──────── Records for this exercise ────────
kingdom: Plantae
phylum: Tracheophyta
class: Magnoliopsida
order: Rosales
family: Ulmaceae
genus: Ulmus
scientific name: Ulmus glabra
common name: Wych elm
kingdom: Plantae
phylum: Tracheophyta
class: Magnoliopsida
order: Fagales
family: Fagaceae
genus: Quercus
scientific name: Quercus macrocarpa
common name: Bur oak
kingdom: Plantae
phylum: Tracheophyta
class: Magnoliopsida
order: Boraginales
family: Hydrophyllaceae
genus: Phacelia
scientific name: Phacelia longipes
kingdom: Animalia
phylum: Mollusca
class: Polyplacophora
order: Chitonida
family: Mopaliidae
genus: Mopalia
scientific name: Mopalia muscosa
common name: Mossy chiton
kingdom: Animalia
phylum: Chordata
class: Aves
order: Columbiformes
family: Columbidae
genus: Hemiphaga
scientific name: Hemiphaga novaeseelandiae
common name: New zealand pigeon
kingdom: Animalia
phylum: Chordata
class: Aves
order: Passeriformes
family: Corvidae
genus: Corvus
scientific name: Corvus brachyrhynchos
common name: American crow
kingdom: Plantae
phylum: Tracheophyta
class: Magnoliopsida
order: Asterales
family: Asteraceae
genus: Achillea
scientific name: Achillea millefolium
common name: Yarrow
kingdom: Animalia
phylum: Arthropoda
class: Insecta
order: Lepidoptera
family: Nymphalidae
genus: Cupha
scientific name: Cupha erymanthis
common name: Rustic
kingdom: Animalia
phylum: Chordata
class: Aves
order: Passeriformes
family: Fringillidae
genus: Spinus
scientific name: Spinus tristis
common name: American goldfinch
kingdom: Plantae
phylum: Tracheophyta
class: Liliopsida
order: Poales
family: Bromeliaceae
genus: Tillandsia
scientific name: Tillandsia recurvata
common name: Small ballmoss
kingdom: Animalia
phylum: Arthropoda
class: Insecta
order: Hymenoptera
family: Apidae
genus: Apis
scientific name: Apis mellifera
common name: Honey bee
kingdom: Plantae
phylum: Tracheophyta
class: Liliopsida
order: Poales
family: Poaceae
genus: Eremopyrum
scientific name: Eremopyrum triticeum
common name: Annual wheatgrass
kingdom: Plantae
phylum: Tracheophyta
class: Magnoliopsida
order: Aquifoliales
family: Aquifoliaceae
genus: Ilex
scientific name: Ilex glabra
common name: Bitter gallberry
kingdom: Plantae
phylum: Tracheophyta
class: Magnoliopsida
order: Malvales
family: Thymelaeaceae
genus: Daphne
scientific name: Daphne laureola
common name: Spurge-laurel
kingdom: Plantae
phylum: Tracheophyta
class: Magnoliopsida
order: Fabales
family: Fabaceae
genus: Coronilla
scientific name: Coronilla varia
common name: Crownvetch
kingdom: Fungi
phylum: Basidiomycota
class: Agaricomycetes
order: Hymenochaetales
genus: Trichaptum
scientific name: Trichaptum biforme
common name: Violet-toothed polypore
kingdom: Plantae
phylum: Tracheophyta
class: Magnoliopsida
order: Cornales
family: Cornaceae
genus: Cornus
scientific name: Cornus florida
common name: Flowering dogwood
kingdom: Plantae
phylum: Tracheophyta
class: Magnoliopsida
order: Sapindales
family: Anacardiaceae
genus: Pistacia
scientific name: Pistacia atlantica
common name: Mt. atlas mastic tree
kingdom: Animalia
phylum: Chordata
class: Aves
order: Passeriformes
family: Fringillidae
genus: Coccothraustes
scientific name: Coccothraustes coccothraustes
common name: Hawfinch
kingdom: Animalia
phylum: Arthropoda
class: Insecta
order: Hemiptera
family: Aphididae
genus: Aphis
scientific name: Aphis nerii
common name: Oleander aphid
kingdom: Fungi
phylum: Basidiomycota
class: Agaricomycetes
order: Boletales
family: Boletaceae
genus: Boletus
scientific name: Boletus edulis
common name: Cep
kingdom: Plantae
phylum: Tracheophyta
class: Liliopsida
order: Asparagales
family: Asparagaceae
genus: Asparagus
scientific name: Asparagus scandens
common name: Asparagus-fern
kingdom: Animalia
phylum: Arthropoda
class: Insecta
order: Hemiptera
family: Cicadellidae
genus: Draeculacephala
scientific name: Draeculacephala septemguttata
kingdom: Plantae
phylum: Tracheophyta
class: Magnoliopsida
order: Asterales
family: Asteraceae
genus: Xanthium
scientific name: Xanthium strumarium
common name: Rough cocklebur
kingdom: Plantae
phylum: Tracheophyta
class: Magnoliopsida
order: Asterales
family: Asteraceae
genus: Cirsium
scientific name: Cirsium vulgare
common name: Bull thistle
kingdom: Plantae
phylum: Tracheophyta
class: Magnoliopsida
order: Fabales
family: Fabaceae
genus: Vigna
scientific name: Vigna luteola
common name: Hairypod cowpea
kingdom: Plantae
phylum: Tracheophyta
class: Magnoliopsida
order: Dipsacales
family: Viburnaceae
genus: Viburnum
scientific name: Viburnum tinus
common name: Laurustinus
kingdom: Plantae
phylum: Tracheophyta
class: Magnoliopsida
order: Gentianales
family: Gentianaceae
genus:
────────
_What you have to do_: Convert every line of the data above into a Markdown table with the columns Row and Line. Number the rows in order and leave out blank lines.

_Solution to this problem_:
| Row | Line |
|---|---|
| 1 | kingdom: Plantae |
| 2 | phylum: Tracheophyta |
| 3 | class: Magnoliopsida |
| 4 | order: Rosales |
| 5 | family: Ulmaceae |
| 6 | genus: Ulmus |
| 7 | scientific name: Ulmus glabra |
| 8 | common name: Wych elm |
| 9 | kingdom: Plantae |
| 10 | phylum: Tracheophyta |
| 11 | class: Magnoliopsida |
| 12 | order: Fagales |
| 13 | family: Fagaceae |
| 14 | genus: Quercus |
| 15 | scientific name: Quercus macrocarpa |
| 16 | common name: Bur oak |
| 17 | kingdom: Plantae |
| 18 | phylum: Tracheophyta |
| 19 | class: Magnoliopsida |
| 20 | order: Boraginales |
| 21 | family: Hydrophyllaceae |
| 22 | genus: Phacelia |
| 23 | scientific name: Phacelia longipes |
| 24 | kingdom: Animalia |
| 25 | phylum: Mollusca |
| 26 | class: Polyplacophora |
| 27 | order: Chitonida |
| 28 | family: Mopaliidae |
| 29 | genus: Mopalia |
| 30 | scientific name: Mopalia muscosa |
| 31 | common name: Mossy chiton |
| 32 | kingdom: Animalia |
| 33 | phylum: Chordata |
| 34 | class: Aves |
| 35 | order: Columbiformes |
| 36 | family: Columbidae |
| 37 | genus: Hemiphaga |
| 38 | scientific name: Hemiphaga novaeseelandiae |
| 39 | common name: New zealand pigeon |
| 40 | kingdom: Animalia |
| 41 | phylum: Chordata |
| 42 | class: Aves |
| 43 | order: Passeriformes |
| 44 | family: Corvidae |
| 45 | genus: Corvus |
| 46 | scientific name: Corvus brachyrhynchos |
| 47 | common name: American crow |
| 48 | kingdom: Plantae |
| 49 | phylum: Tracheophyta |
| 50 | class: Magnoliopsida |
| 51 | order: Asterales |
| 52 | family: Asteraceae |
| 53 | genus: Achillea |
| 54 | scientific name: Achillea millefolium |
| 55 | common name: Yarrow |
| 56 | kingdom: Animalia |
| 57 | phylum: Arthropoda |
| 58 | class: Insecta |
| 59 | order: Lepidoptera |
| 60 | family: Nymphalidae |
| 61 | genus: Cupha |
| 62 | scientific name: Cupha erymanthis |
| 63 | common name: Rustic |
| 64 | kingdom: Animalia |
| 65 | phylum: Chordata |
| 66 | class: Aves |
| 67 | order: Passeriformes |
| 68 | family: Fringillidae |
| 69 | genus: Spinus |
| 70 | scientific name: Spinus tristis |
| 71 | common name: American goldfinch |
| 72 | kingdom: Plantae |
| 73 | phylum: Tracheophyta |
| 74 | class: Liliopsida |
| 75 | order: Poales |
| 76 | family: Bromeliaceae |
| 77 | genus: Tillandsia |
| 78 | scientific name: Tillandsia recurvata |
| 79 | common name: Small ballmoss |
| 80 | kingdom: Animalia |
| 81 | phylum: Arthropoda |
| 82 | class: Insecta |
| 83 | order: Hymenoptera |
| 84 | family: Apidae |
| 85 | genus: Apis |
| 86 | scientific name: Apis mellifera |
| 87 | common name: Honey bee |
| 88 | kingdom: Plantae |
| 89 | phylum: Tracheophyta |
| 90 | class: Liliopsida |
| 91 | order: Poales |
| 92 | family: Poaceae |
| 93 | genus: Eremopyrum |
| 94 | scientific name: Eremopyrum triticeum |
| 95 | common name: Annual wheatgrass |
| 96 | kingdom: Plantae |
| 97 | phylum: Tracheophyta |
| 98 | class: Magnoliopsida |
| 99 | order: Aquifoliales |
| 100 | family: Aquifoliaceae |
| 101 | genus: Ilex |
| 102 | scientific name: Ilex glabra |
| 103 | common name: Bitter gallberry |
| 104 | kingdom: Plantae |
| 105 | phylum: Tracheophyta |
| 106 | class: Magnoliopsida |
| 107 | order: Malvales |
| 108 | family: Thymelaeaceae |
| 109 | genus: Daphne |
| 110 | scientific name: Daphne laureola |
| 111 | common name: Spurge-laurel |
| 112 | kingdom: Plantae |
| 113 | phylum: Tracheophyta |
| 114 | class: Magnoliopsida |
| 115 | order: Fabales |
| 116 | family: Fabaceae |
| 117 | genus: Coronilla |
| 118 | scientific name: Coronilla varia |
| 119 | common name: Crownvetch |
| 120 | kingdom: Fungi |
| 121 | phylum: Basidiomycota |
| 122 | class: Agaricomycetes |
| 123 | order: Hymenochaetales |
| 124 | genus: Trichaptum |
| 125 | scientific name: Trichaptum biforme |
| 126 | common name: Violet-toothed polypore |
| 127 | kingdom: Plantae |
| 128 | phylum: Tracheophyta |
| 129 | class: Magnoliopsida |
| 130 | order: Cornales |
| 131 | family: Cornaceae |
| 132 | genus: Cornus |
| 133 | scientific name: Cornus florida |
| 134 | common name: Flowering dogwood |
| 135 | kingdom: Plantae |
| 136 | phylum: Tracheophyta |
| 137 | class: Magnoliopsida |
| 138 | order: Sapindales |
| 139 | family: Anacardiaceae |
| 140 | genus: Pistacia |
| 141 | scientific name: Pistacia atlantica |
| 142 | common name: Mt. atlas mastic tree |
| 143 | kingdom: Animalia |
| 144 | phylum: Chordata |
| 145 | class: Aves |
| 146 | order: Passeriformes |
| 147 | family: Fringillidae |
| 148 | genus: Coccothraustes |
| 149 | scientific name: Coccothraustes coccothraustes |
| 150 | common name: Hawfinch |
| 151 | kingdom: Animalia |
| 152 | phylum: Arthropoda |
| 153 | class: Insecta |
| 154 | order: Hemiptera |
| 155 | family: Aphididae |
| 156 | genus: Aphis |
| 157 | scientific name: Aphis nerii |
| 158 | common name: Oleander aphid |
| 159 | kingdom: Fungi |
| 160 | phylum: Basidiomycota |
| 161 | class: Agaricomycetes |
| 162 | order: Boletales |
| 163 | family: Boletaceae |
| 164 | genus: Boletus |
| 165 | scientific name: Boletus edulis |
| 166 | common name: Cep |
| 167 | kingdom: Plantae |
| 168 | phylum: Tracheophyta |
| 169 | class: Liliopsida |
| 170 | order: Asparagales |
| 171 | family: Asparagaceae |
| 172 | genus: Asparagus |
| 173 | scientific name: Asparagus scandens |
| 174 | common name: Asparagus-fern |
| 175 | kingdom: Animalia |
| 176 | phylum: Arthropoda |
| 177 | class: Insecta |
| 178 | order: Hemiptera |
| 179 | family: Cicadellidae |
| 180 | genus: Draeculacephala |
| 181 | scientific name: Draeculacephala septemguttata |
| 182 | kingdom: Plantae |
| 183 | phylum: Tracheophyta |
| 184 | class: Magnoliopsida |
| 185 | order: Asterales |
| 186 | family: Asteraceae |
| 187 | genus: Xanthium |
| 188 | scientific name: Xanthium strumarium |
| 189 | common name: Rough cocklebur |
| 190 | kingdom: Plantae |
| 191 | phylum: Tracheophyta |
| 192 | class: Magnoliopsida |
| 193 | order: Asterales |
| 194 | family: Asteraceae |
| 195 | genus: Cirsium |
| 196 | scientific name: Cirsium vulgare |
| 197 | common name: Bull thistle |
| 198 | kingdom: Plantae |
| 199 | phylum: Tracheophyta |
| 200 | class: Magnoliopsida |
| 201 | order: Fabales |
| 202 | family: Fabaceae |
| 203 | genus: Vigna |
| 204 | scientific name: Vigna luteola |
| 205 | common name: Hairypod cowpea |
| 206 | kingdom: Plantae |
| 207 | phylum: Tracheophyta |
| 208 | class: Magnoliopsida |
| 209 | order: Dipsacales |
| 210 | family: Viburnaceae |
| 211 | genus: Viburnum |
| 212 | scientific name: Viburnum tinus |
| 213 | common name: Laurustinus |
| 214 | kingdom: Plantae |
| 215 | phylum: Tracheophyta |
| 216 | class: Magnoliopsida |
| 217 | order: Gentianales |
| 218 | family: Gentianaceae |
| 219 | genus: |